Once the pictures are set aside, reproduce the remaining data exactly.

[Document layout detection data]
====================

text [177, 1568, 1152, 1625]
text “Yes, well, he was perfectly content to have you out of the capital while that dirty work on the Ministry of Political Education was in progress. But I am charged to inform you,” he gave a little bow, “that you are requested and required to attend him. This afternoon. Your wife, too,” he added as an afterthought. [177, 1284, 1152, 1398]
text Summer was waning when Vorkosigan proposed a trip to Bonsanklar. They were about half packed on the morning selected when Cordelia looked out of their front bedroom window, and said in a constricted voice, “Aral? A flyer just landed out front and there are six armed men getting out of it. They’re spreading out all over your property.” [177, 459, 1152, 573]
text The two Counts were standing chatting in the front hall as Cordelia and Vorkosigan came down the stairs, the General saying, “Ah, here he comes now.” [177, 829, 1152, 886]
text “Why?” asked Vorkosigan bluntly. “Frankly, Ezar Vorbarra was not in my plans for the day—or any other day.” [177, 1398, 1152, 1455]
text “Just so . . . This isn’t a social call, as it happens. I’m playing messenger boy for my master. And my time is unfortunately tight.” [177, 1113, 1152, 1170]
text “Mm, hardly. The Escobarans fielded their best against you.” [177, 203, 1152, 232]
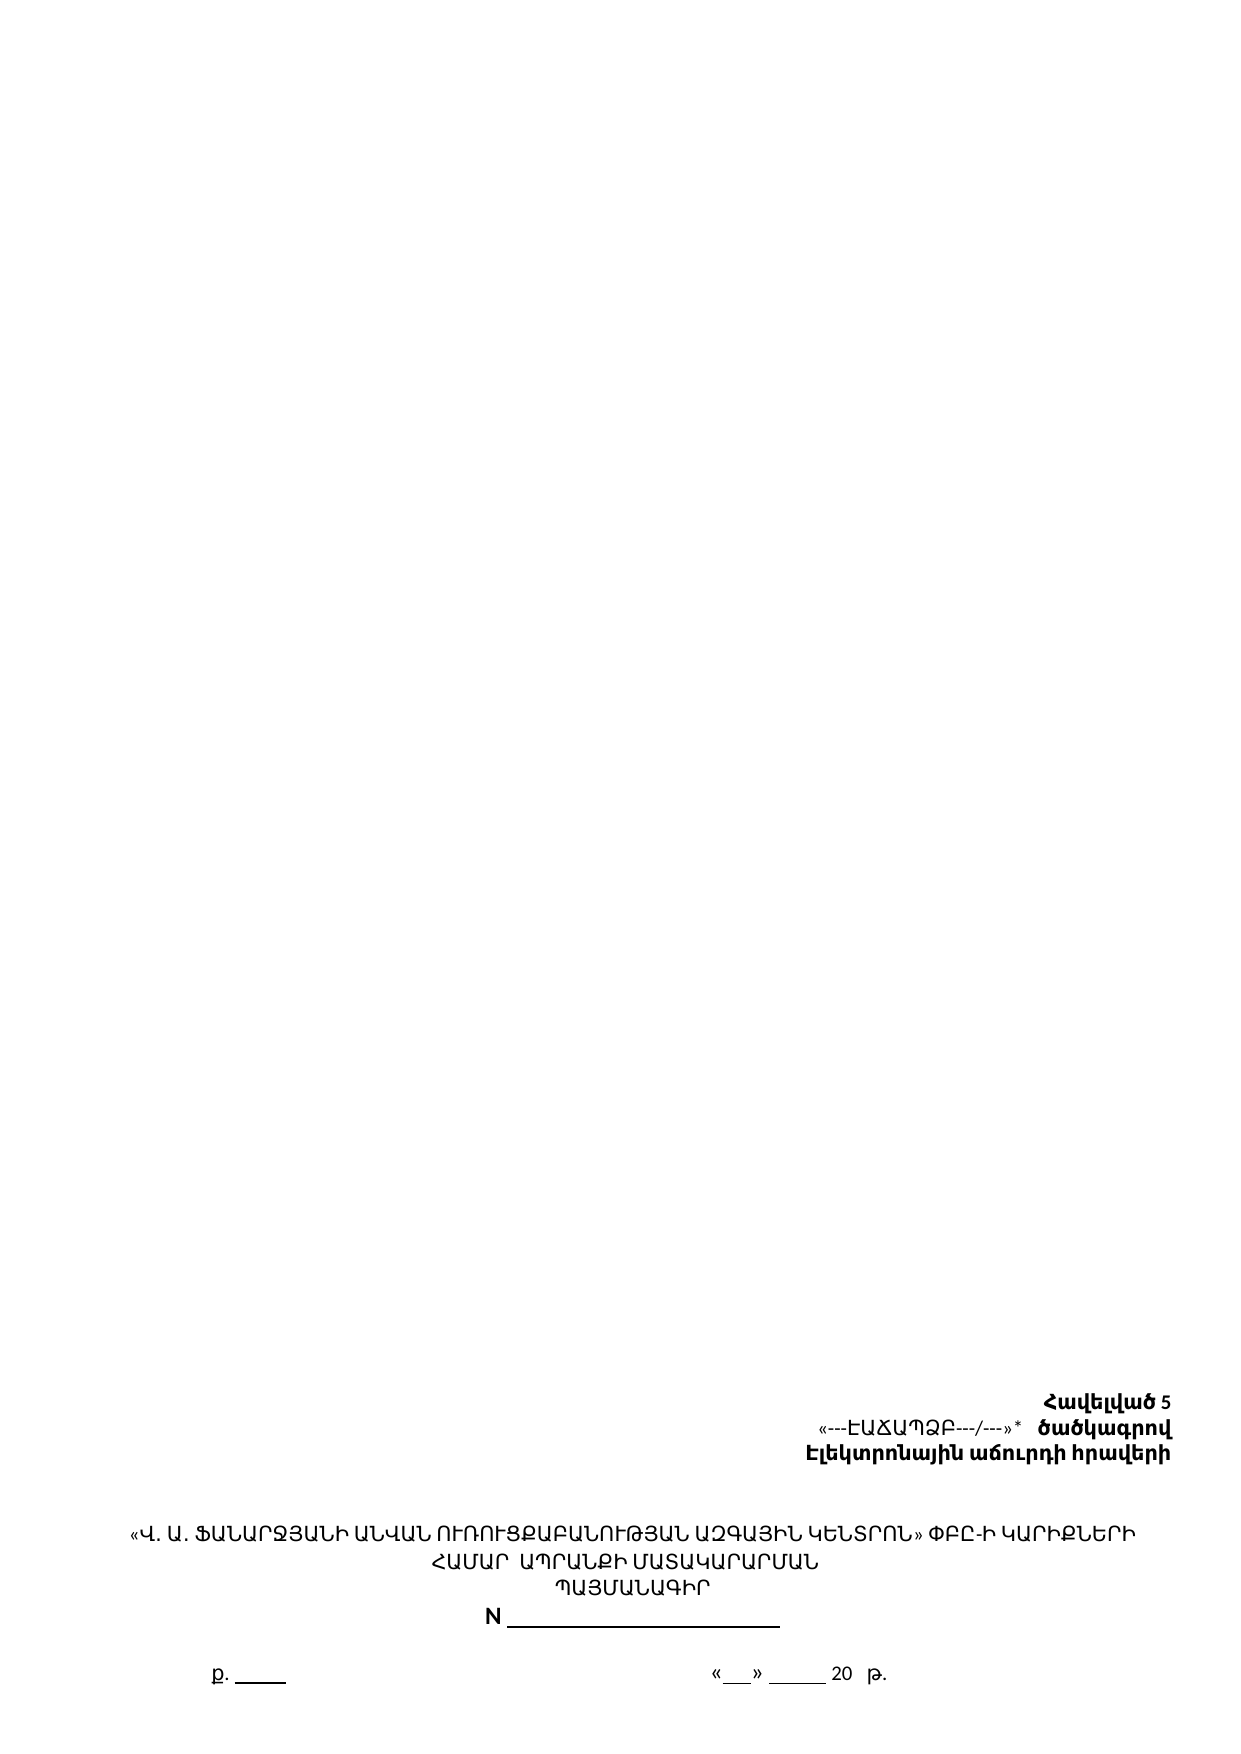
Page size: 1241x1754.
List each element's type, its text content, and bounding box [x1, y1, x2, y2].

====================

Your solution:
text [177, 1568, 1152, 1625]
text “Yes, well, he was perfectly content to have you out of the capital while that dirty work on the Ministry of Political Education was in progress. But I am charged to inform you,” he gave a little bow, “that you are requested and required to attend him. This afternoon. Your wife, too,” he added as an afterthought. [177, 1284, 1152, 1398]
text Summer was waning when Vorkosigan proposed a trip to Bonsanklar. They were about half packed on the morning selected when Cordelia looked out of their front bedroom window, and said in a constricted voice, “Aral? A flyer just landed out front and there are six armed men getting out of it. They’re spreading out all over your property.” [177, 459, 1152, 573]
text The two Counts were standing chatting in the front hall as Cordelia and Vorkosigan came down the stairs, the General saying, “Ah, here he comes now.” [177, 829, 1152, 886]
text “Why?” asked Vorkosigan bluntly. “Frankly, Ezar Vorbarra was not in my plans for the day—or any other day.” [177, 1398, 1152, 1455]
text “Just so . . . This isn’t a social call, as it happens. I’m playing messenger boy for my master. And my time is unfortunately tight.” [177, 1113, 1152, 1170]
text “Mm, hardly. The Escobarans fielded their best against you.” [177, 203, 1152, 232]
Page size: 1241x1754.
List each element's type, its text content, and bounding box [x1, y1, x2, y2].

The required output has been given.